Wednesday, December 6, 2017

Bitcoin Could Cost Us Our Clean-Energy Future


If you’re like me, you’ve probably been ignoring the bitcoin phenomenon for years — because it seemed too complex, far-fetched, or maybe even too libertarian. But if you have any interest in a future where the world moves beyond fossil fuels, you and I should both start paying attention now.

Last week, the value of a single bitcoin broke the $10,000 barrier for the first time. Over the weekend, the price nearly hit $12,000. At the beginning of this year, it was less than $1,000.

If you had bought $100 in bitcoin back in 2011, your investment would be worth nearly $4 million today. All over the internet there are stories of people who treated their friends to lunch a few years ago and, as a novelty, paid with bitcoin. Those same people are now realizing that if they’d just paid in cash and held onto their digital currency, they’d now have enough money to buy a house.

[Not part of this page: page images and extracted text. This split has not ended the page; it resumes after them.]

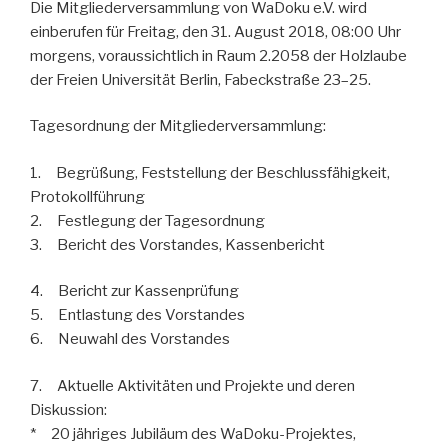
Die Mitgliederversammlung von WaDoku e.V. wird
einberufen für Freitag, den 31. August 2018, 08:00 Uhr
morgens, voraussichtlich in Raum 2.2058 der Holzlaube
der Freien Universität Berlin, Fabeckstraße 23–25.
Tagesordnung der Mitgliederversammlung:
1. Begrüßung, Feststellung der Beschlussfähigkeit,
Protokollführung
2. Festlegung der Tagesordnung
3. Bericht des Vorstandes, Kassenbericht
4. Bericht zur Kassenprüfung
5. Entlastung des Vorstandes
6. Neuwahl des Vorstandes
7. Aktuelle Aktivitäten und Projekte und deren
Diskussion:
* 20 jähriges Jubiläum des WaDoku-Projektes,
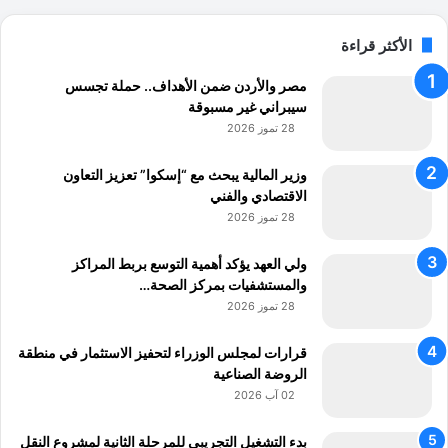
الأكثر قراءة
مصر والأردن ضمن الأهداف.. حملة تجسس
سيبراني غير مسبوقة
28 تموز 2026
وزير المالية يبحث مع “إسكوا” تعزيز التعاون
الاقتصادي والفني
28 تموز 2026
ولي العهد يؤكد أهمية التوسع بربط المراكز
والمستشفيات بمركز الصحة…
28 تموز 2026
قرارات لمجلس الوزراء لتحفيز الاستثمار في منطقة
الروضة الصناعية
02 آب 2026
بدء التشغيل التجريبي للمرحلة الثانية لمشروع النقل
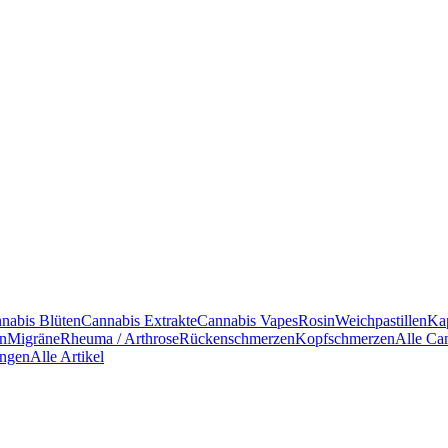
nabis Blüten
Cannabis Extrakte
Cannabis Vapes
Rosin
Weichpastillen
Ka
en
Migräne
Rheuma / Arthrose
Rückenschmerzen
Kopfschmerzen
Alle Ca
ngen
Alle Artikel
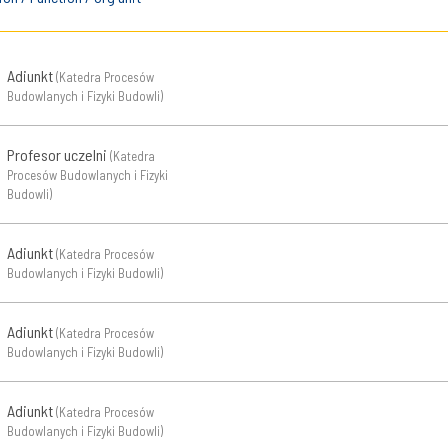
Adiunkt
(Katedra Procesów
Budowlanych i Fizyki Budowli)
Profesor uczelni
(Katedra
Procesów Budowlanych i Fizyki
Budowli)
Adiunkt
(Katedra Procesów
Budowlanych i Fizyki Budowli)
Adiunkt
(Katedra Procesów
Budowlanych i Fizyki Budowli)
Adiunkt
(Katedra Procesów
Budowlanych i Fizyki Budowli)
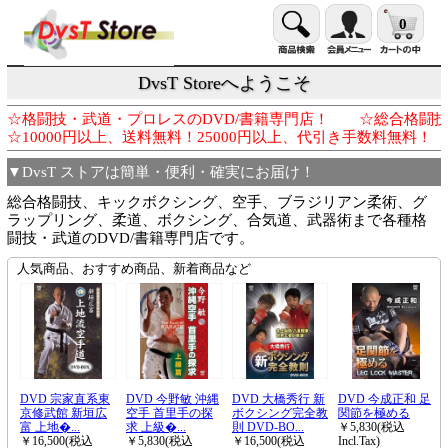
0
DvsT Storeへようこそ
☆格闘技・武道・プロレスのDVD/書籍専門店！ ☆総合格闘
☆10000円以上、送料無料！25000円以上、代引き手数料
▼DvsT ストアは簡単・便利・確実にお届け！
総合格闘技、キックボクシング、空手、ブラジリアン柔術、グ
ラップリング、柔道、ボクシング、合気道、武器術まで各種格
闘技・武道のDVD/書籍専門店です。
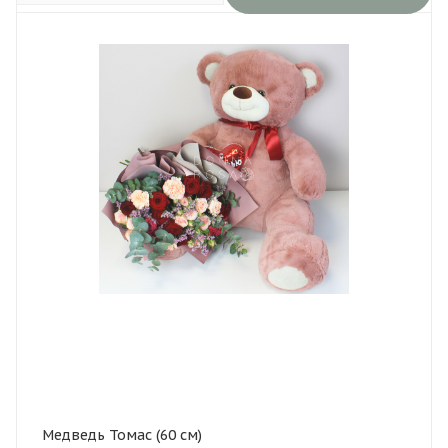
Медведь Томас (60 см)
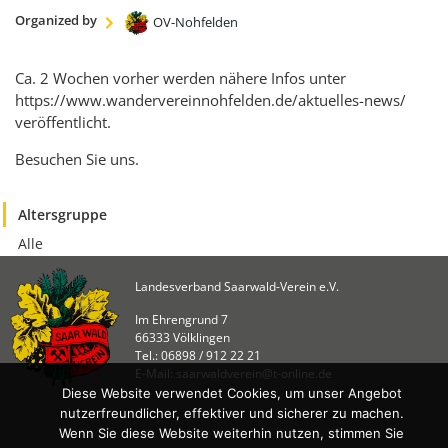
KULTUR
Organized by
OV-Nohfelden
Naturschutz
Kultur &
Ca. 2 Wochen vorher werden nähere Infos unter
Heimatpflege
https://www.wandervereinnohfelden.de/aktuelles-news/
Heimatpreis
veröffentlicht.
Besuchen Sie uns.
WANDERN
Unsere Wege im
Altersgruppe
SWV
Alle
Wegemanagement
Lehrgänge
Landesverband Saarwald-Verein e.V.
Wandertipps
Im Ehrengrund 7
66333 Völklingen
Aktivitätenübersicht
Tel.: 06898 / 912 22 21
E-Mail: saarwaldverein@t-online.de
ANGEBOTE
Diese Website verwendet Cookies, um unser Angebot
nutzerfreundlicher, effektiver und sicherer zu machen.
Mitgliedschaft
Wenn Sie diese Website weiterhin nutzen, stimmen Sie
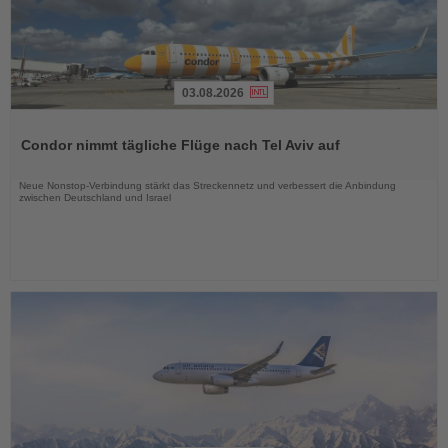
03.08.2026
Lesen
Sie
Condor nimmt tägliche Flüge nach Tel Aviv auf
die
Nachrichten
Neue Nonstop-Verbindung stärkt das Streckennetz und verbessert die Anbindung
zwischen Deutschland und Israel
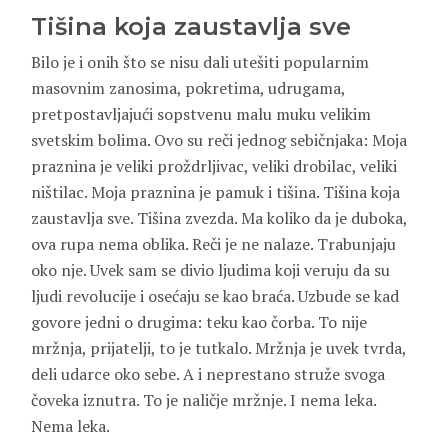
Tišina koja zaustavlja sve
Bilo je i onih što se nisu dali utešiti popularnim
masovnim zanosima, pokretima, udrugama,
pretpostavljajući sopstvenu malu muku velikim
svetskim bolima. Ovo su reči jednog sebičnjaka: Moja
praznina je veliki proždrljivac, veliki drobilac, veliki
ništilac. Moja praznina je pamuk i tišina. Tišina koja
zaustavlja sve. Tišina zvezda. Ma koliko da je duboka,
ova rupa nema oblika. Reči je ne nalaze. Trabunjaju
oko nje. Uvek sam se divio ljudima koji veruju da su
ljudi revolucije i osećaju se kao braća. Uzbude se kad
govore jedni o drugima: teku kao čorba. To nije
mržnja, prijatelji, to je tutkalo. Mržnja je uvek tvrda,
deli udarce oko sebe. A i neprestano struže svoga
čoveka iznutra. To je naličje mržnje. I nema leka.
Nema leka.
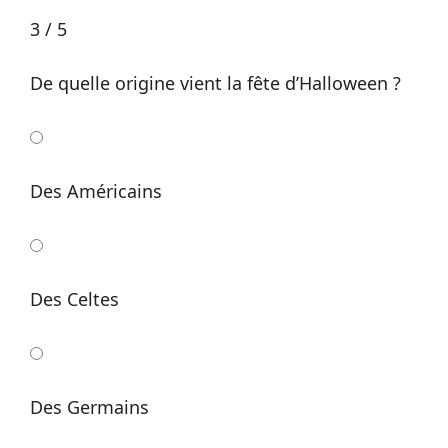
3 / 5
De quelle origine vient la fête d’Halloween ?
Des Américains
Des Celtes
Des Germains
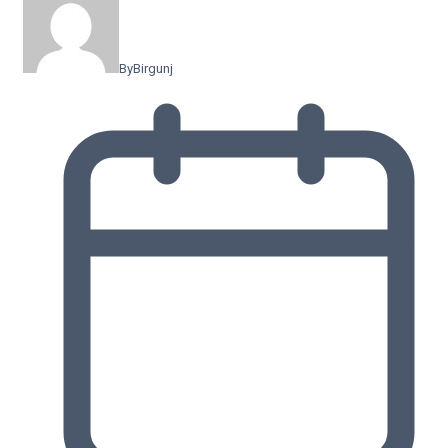
By
Birgunj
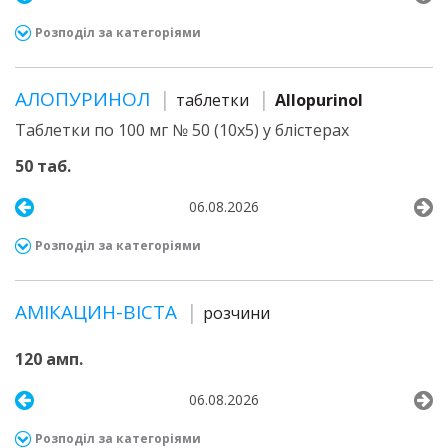
Розподіл за категоріями
АЛОПУРИНОЛ
таблетки
Allopurinol
Таблетки по 100 мг № 50 (10х5) у блістерах
50 таб.
06.08.2026
Розподіл за категоріями
АМІКАЦИН-ВІСТА
розчини
120 амп.
06.08.2026
Розподіл за категоріями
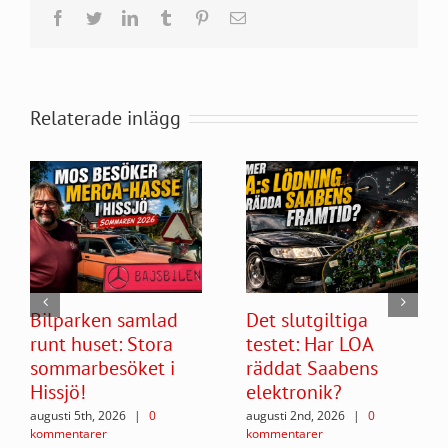
Facebook
Twitter
LinkedIn
Tumblr
Pinterest
E-
post
Relaterade inlägg
Bilparken samlad
Det slutgiltiga
runt huset: Stora
testet: Har LOA
sommarbesöket i
räddat Saabens
Hissjö!
elektronik?
augusti 5th, 2026
|
0
augusti 2nd, 2026
|
0
kommentarer
kommentarer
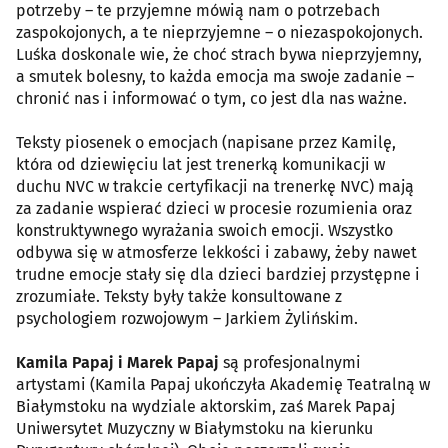
potrzeby – te przyjemne mówią nam o potrzebach
zaspokojonych, a te nieprzyjemne – o niezaspokojonych.
Luśka doskonale wie, że choć strach bywa nieprzyjemny,
a smutek bolesny, to każda emocja ma swoje zadanie –
chronić nas i informować o tym, co jest dla nas ważne.
Teksty piosenek o emocjach (napisane przez Kamilę,
która od dziewięciu lat jest trenerką komunikacji w
duchu NVC w trakcie certyfikacji na trenerkę NVC) mają
za zadanie wspierać dzieci w procesie rozumienia oraz
konstruktywnego wyrażania swoich emocji. Wszystko
odbywa się w atmosferze lekkości i zabawy, żeby nawet
trudne emocje stały się dla dzieci bardziej przystępne i
zrozumiałe. Teksty były także konsultowane z
psychologiem rozwojowym – Jarkiem Żylińskim.
Kamila Papaj i Marek Papaj
są profesjonalnymi
artystami (Kamila Papaj ukończyła Akademię Teatralną w
Białymstoku na wydziale aktorskim, zaś Marek Papaj
Uniwersytet Muzyczny w Białymstoku na kierunku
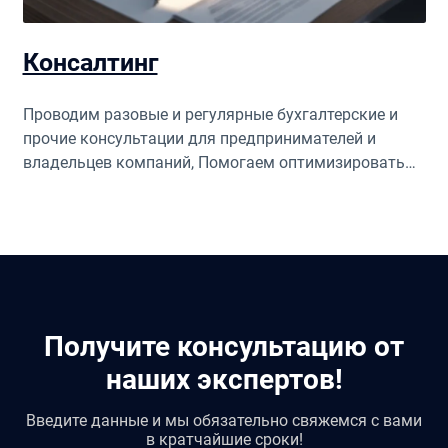
Консалтинг
Проводим разовые и регулярные бухгалтерские и
прочие консультации для предпринимателей и
владельцев компаний, Помогаем оптимизировать
процессы, системы продаж, разработать систему
мотивации для повышения эффективности бизнеса.
Получите консультацию от
наших экспертов!
Введите данные и мы обязательно свяжемся с вами
в кратчайшие сроки!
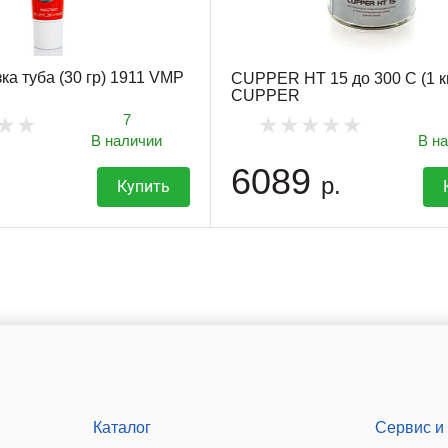
ка туба (30 гр) 1911 VMP
CUPPER HT 15 до 300 С (1 к
CUPPER
7
В наличии
В н
6089
р.
Купить
Каталог
Сервис и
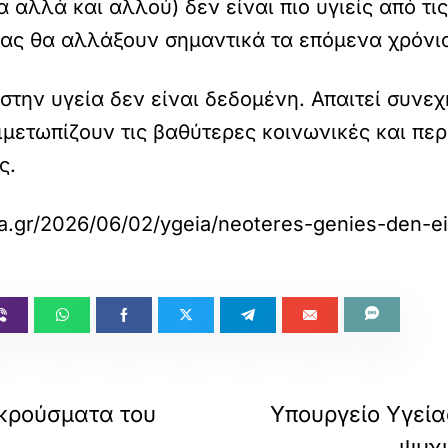
α αλλά και αλλού) δεν είναι πιο υγιείς από τι
ίας θα αλλάξουν σημαντικά τα επόμενα χρόνι
 στην υγεία δεν είναι δεδομένη. Απαιτεί συνε
ιμετωπίζουν τις βαθύτερες κοινωνικές και περ
ς.
ta.gr/2026/06/02/ygeia/neoteres-genies-den-ein
 κρούσματα του
Υπουργείο Υγείας
ψυχι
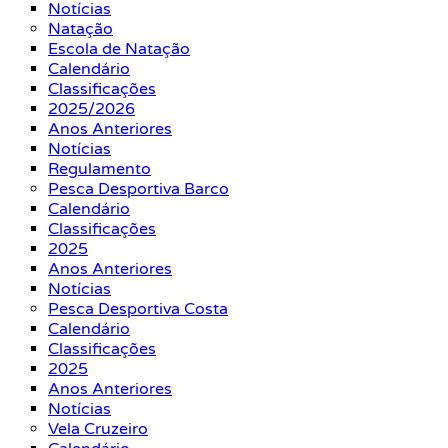
Notícias
Natação
Escola de Natação
Calendário
Classificações
2025/2026
Anos Anteriores
Notícias
Regulamento
Pesca Desportiva Barco
Calendário
Classificações
2025
Anos Anteriores
Notícias
Pesca Desportiva Costa
Calendário
Classificações
2025
Anos Anteriores
Notícias
Vela Cruzeiro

That sort of precipitous rise is stunning, of course, but bitcoin wasn’t intended to be an investment instrument. Its creators envisioned it as a replacement for money itself — a decentralized, secure, anonymous method for transferring value between people.

But what they might not have accounted for is how much of an energy suck the computer network behind bitcoin could one day become. Simply put, bitcoin is slowing the effort to achieve a rapid transition away from fossil fuels. What’s more, this is just the beginning. Given its rapidly growing climate footprint, bitcoin is a malignant development, and it’s getting worse.